Alessia Pifferi, l’ex professore di sostegno: “Condannarla a 30 anni sarebbe ingiusto”

Alessia Pifferi, l’ex professore di sostegno: “Condannarla a 30 anni sarebbe ingiusto”

Il processo a Milano contro Alessia Pifferi, accusata per la morte della figlia Diana, pone questioni cruciali sull’esito giudiziario.

Alessia Pifferi è al centro di un caso giudiziario che ha scosso l’opinione pubblica nell’ultimo periodo. Accusata di aver abbandonato la figlia Diana di 18 mesi in casa per sei giorni, causandone la morte per stenti nel luglio del 2022, la donna è sotto processo per omicidio pluriaggravato a Milano. La piccola è stata trovata senza vita, abbandonata in un ambiente di estremo degrado. Nonostante le evidenze, il dibattito si infiamma attorno alla capacità di Alessia di comprendere e volere al momento dei fatti, sostenuta da una perizia psichiatrica.

L’insegnante di sostegno di Alessia Pifferi

In un’intervista rilasciata al programma “Storie Italiane” condotto da Eleonora Daniele, l’ex insegnante di sostegno di Alessia Pifferi ha offerto un ritratto intimo e difensivo della sua ex studentessa. Descrivendola come una persona immatura e senza una vera volontà nelle sue azioni, più simile a una bambina che a un adulto capace di intendere e di volere. “Considerarla completamente responsabile e condannarla a trent’anni sarebbe ingiusto“, sostiene l’insegnante, rivelando una personalità molto più complessa e disturbata rispetto a quanto potrebbe apparire.

L’analisi psicologica

La questione della sua salute mentale è ulteriormente complicata da nuove indagini su due psicologhe del carcere di San Vittore. Accusate di favoreggiamento e falso ideologico per aver descritto la Pifferi come affetta da un “gravissimo ritardo mentale” con un quoziente intellettivo equiparabile a quello di una bambina di sette anni, le loro relazioni hanno innescato ulteriori dubbi e teorie difensive. Il processo ha messo in luce non solo la tragedia personale, ma anche le potenziali criticità nel modo in cui la giustizia valuta e tratta casi di evidente disagio psichico.

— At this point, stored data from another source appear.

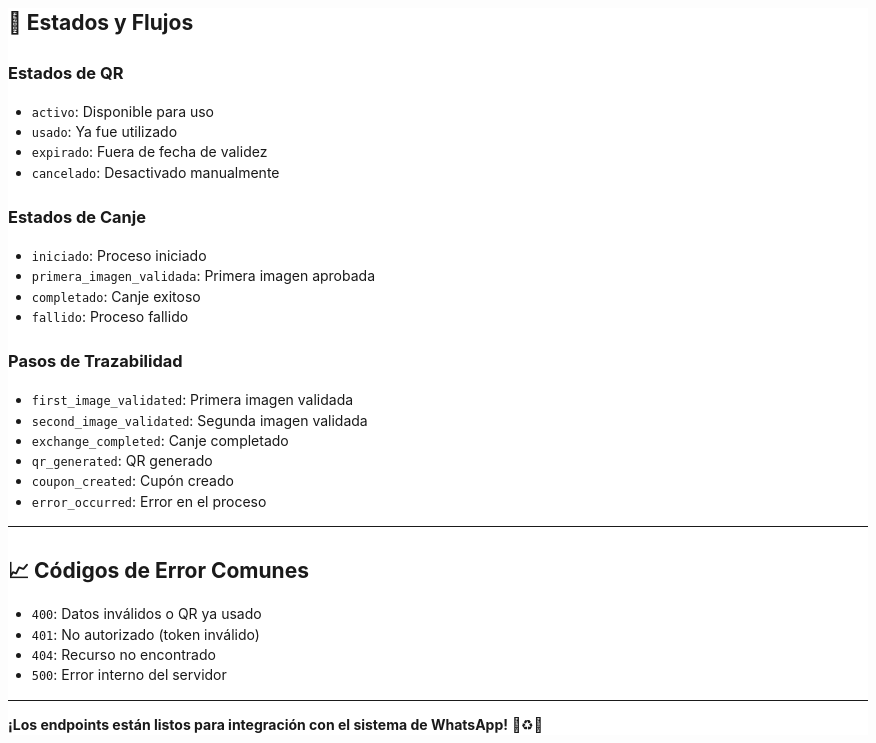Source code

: 
## 🚀 Estados y Flujos

### Estados de QR
- `activo`: Disponible para uso
- `usado`: Ya fue utilizado
- `expirado`: Fuera de fecha de validez
- `cancelado`: Desactivado manualmente

### Estados de Canje
- `iniciado`: Proceso iniciado
- `primera_imagen_validada`: Primera imagen aprobada
- `completado`: Canje exitoso
- `fallido`: Proceso fallido

### Pasos de Trazabilidad
- `first_image_validated`: Primera imagen validada
- `second_image_validated`: Segunda imagen validada
- `exchange_completed`: Canje completado
- `qr_generated`: QR generado
- `coupon_created`: Cupón creado
- `error_occurred`: Error en el proceso

---

## 📈 Códigos de Error Comunes

- `400`: Datos inválidos o QR ya usado
- `401`: No autorizado (token inválido)
- `404`: Recurso no encontrado
- `500`: Error interno del servidor

---

**¡Los endpoints están listos para integración con el sistema de WhatsApp!** 🌿♻️📱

Dagli atti emerge che Alessia Pifferi aveva lasciato la figlia sola per trascorrere del tempo col compagno, ignaro dell’abbandono. La scoperta della piccola Diana in condizioni così tragiche ha sollevato un’ondata di indignazione, facendo emergere la necessità di un esame più approfondito del supporto sociale e psicologico disponibile per individui in situazioni simili.